→ **What is expected**
Each line in the entries below that holds the string "none" is to be listed.

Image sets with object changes

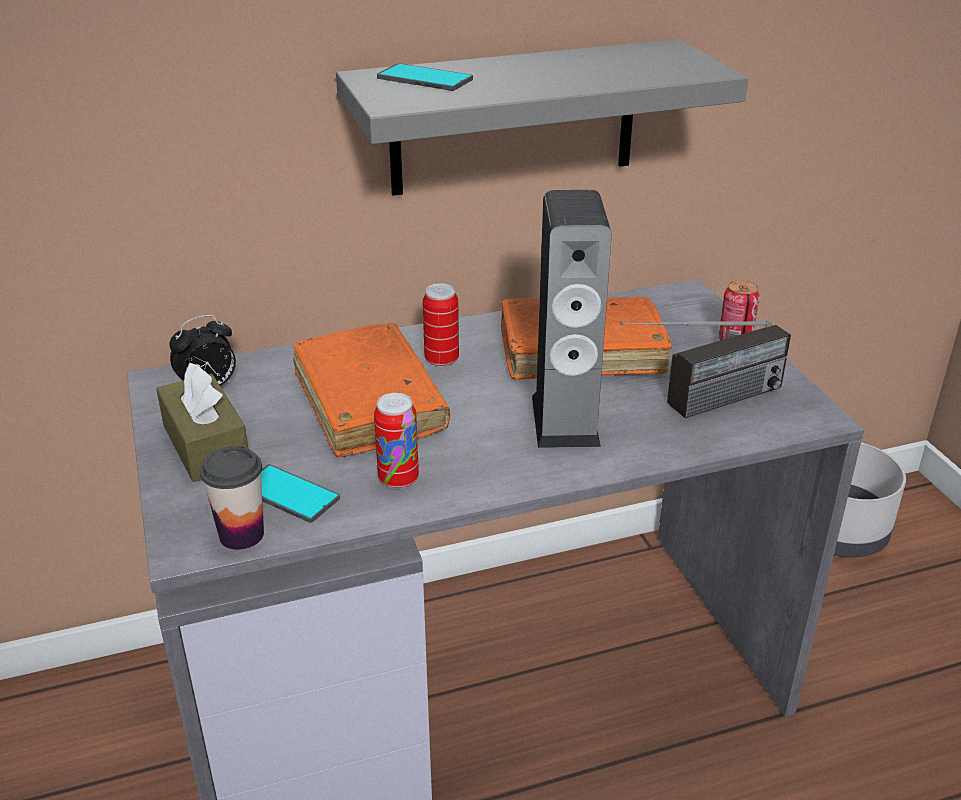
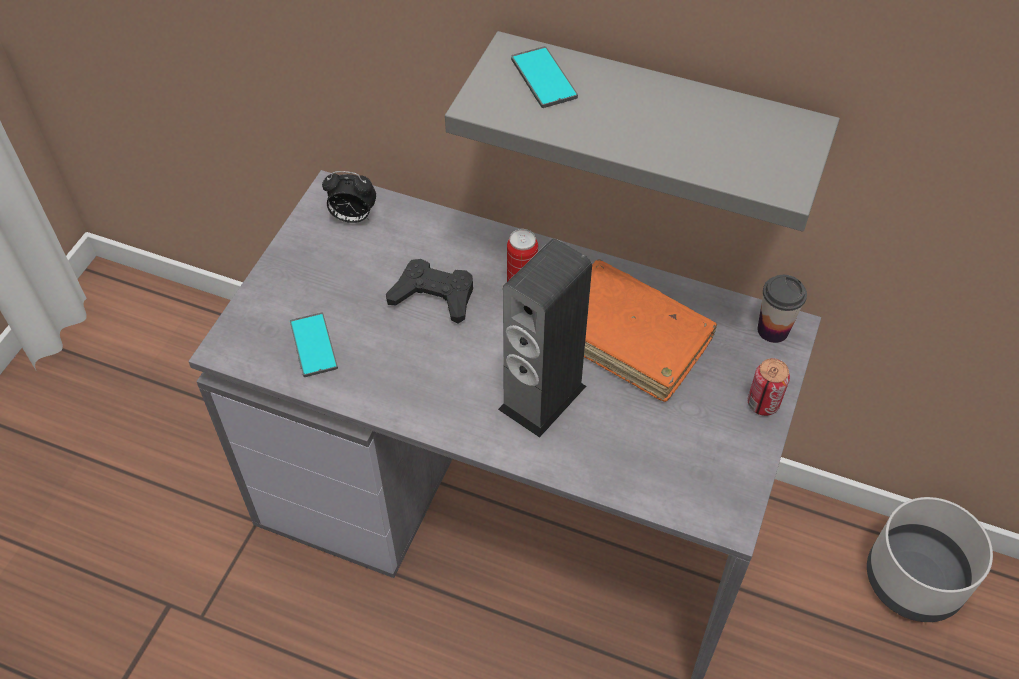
camera: 40 degrees right, 20 degrees up
brown tissue box [156,363,248,482] -> none
cup [200,446,264,550] -> cup moved to [757,275,807,343]
orange book [293,323,450,458] -> black game controller [386,259,473,324]
can [374,393,419,489] -> none
radio [620,321,791,418] -> none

→ **Completed exercise**
brown tissue box [156,363,248,482] -> none
can [374,393,419,489] -> none
radio [620,321,791,418] -> none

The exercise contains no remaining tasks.